▶ _Work to be completed_:
From the entries underneath, give the number of lines holding the word "contact", without any other words.

▶ _Material to process_:
[Start of Attachment]
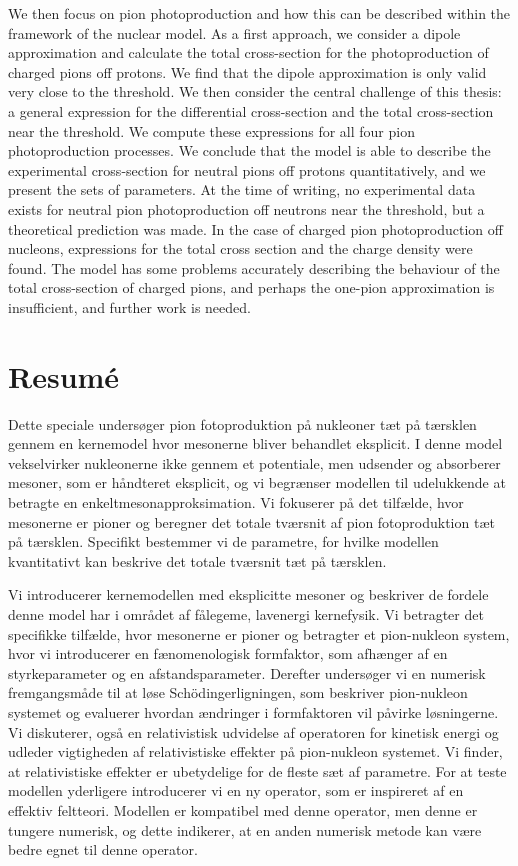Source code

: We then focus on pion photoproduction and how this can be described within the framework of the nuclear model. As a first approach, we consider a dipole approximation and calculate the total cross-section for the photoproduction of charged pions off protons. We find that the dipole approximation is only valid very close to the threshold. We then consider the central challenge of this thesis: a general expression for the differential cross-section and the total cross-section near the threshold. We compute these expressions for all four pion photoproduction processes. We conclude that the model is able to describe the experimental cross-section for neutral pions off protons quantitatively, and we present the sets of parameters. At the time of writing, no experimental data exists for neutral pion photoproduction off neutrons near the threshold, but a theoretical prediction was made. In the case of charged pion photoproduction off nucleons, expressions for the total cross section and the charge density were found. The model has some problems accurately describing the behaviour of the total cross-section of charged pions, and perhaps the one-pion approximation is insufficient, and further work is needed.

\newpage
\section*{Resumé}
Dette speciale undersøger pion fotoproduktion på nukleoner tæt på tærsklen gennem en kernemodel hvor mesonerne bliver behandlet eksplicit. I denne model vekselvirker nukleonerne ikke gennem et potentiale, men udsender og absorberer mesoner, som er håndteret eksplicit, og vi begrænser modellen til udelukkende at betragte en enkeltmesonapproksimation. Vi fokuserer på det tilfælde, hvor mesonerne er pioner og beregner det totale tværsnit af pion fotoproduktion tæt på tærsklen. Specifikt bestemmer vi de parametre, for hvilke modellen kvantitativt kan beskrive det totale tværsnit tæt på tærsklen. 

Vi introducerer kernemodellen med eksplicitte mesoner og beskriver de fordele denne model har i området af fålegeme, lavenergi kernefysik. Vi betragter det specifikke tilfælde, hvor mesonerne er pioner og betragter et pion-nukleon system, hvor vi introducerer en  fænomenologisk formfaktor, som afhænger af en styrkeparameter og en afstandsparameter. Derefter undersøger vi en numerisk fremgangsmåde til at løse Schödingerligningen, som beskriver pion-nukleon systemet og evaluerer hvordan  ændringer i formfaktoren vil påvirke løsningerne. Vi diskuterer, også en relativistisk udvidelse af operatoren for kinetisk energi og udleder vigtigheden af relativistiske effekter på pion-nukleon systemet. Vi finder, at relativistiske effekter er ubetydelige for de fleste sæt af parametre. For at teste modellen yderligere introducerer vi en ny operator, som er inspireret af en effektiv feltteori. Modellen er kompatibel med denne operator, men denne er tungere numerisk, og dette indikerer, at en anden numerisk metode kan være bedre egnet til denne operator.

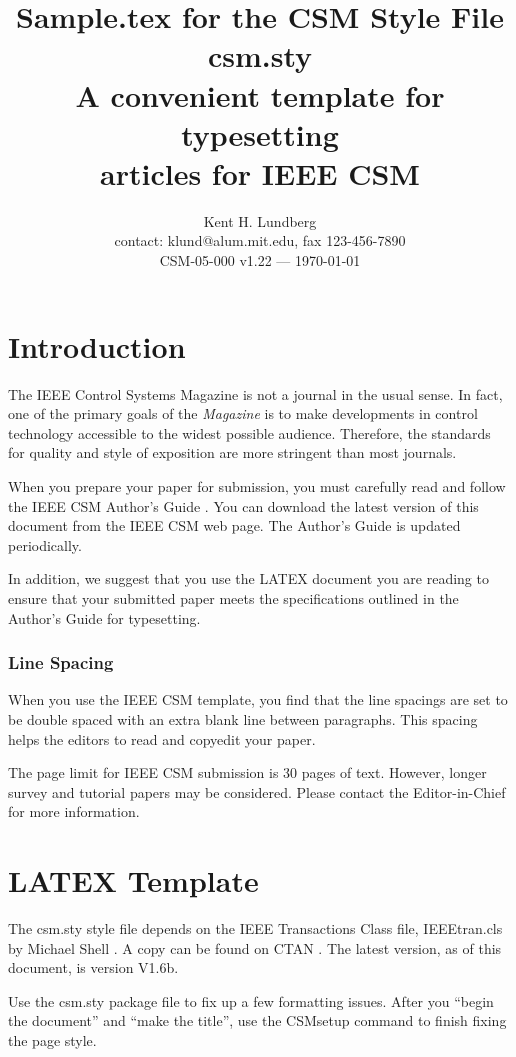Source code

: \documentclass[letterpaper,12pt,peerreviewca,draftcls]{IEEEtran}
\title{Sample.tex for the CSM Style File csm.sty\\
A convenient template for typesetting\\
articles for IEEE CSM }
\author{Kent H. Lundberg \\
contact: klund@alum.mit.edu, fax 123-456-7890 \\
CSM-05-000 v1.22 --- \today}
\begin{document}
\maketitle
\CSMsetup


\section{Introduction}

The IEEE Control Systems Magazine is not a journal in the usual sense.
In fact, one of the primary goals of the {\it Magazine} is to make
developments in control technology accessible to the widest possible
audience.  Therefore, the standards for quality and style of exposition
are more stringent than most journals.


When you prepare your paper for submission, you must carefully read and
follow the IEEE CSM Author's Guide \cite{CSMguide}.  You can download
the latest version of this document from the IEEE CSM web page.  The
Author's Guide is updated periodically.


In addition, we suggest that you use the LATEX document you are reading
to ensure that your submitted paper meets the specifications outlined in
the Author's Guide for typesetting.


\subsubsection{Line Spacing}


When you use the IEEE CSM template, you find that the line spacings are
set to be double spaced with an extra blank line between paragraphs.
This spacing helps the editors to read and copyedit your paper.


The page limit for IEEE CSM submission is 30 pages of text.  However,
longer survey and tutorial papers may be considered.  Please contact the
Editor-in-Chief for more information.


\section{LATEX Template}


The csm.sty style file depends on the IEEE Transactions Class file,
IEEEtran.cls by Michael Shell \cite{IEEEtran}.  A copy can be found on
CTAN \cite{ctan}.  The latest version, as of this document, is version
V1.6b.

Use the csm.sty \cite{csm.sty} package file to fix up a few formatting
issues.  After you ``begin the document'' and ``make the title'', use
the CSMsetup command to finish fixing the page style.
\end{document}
[End of Attachment]
[Start of Attachment]
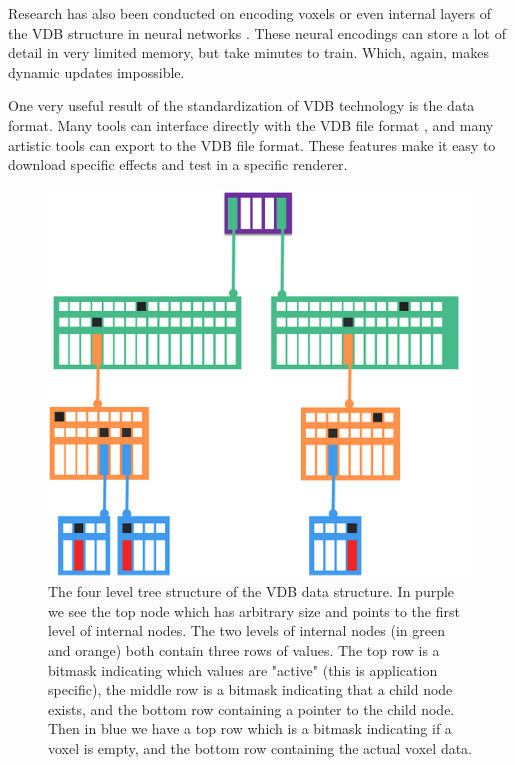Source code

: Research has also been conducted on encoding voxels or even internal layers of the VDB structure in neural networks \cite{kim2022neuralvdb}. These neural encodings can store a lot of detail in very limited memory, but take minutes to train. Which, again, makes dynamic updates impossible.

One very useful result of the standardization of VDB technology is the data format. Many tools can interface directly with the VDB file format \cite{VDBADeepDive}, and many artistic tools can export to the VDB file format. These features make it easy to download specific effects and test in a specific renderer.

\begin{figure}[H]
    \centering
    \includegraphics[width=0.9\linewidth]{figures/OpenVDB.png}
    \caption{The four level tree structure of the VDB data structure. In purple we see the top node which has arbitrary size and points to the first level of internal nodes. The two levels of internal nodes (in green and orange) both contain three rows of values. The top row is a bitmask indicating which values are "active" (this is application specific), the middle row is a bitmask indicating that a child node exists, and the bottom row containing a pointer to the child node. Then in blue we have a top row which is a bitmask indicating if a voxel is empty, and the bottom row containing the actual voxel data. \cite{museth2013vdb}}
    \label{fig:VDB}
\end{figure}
[End of Attachment]
▶ _Exercise answer_:
2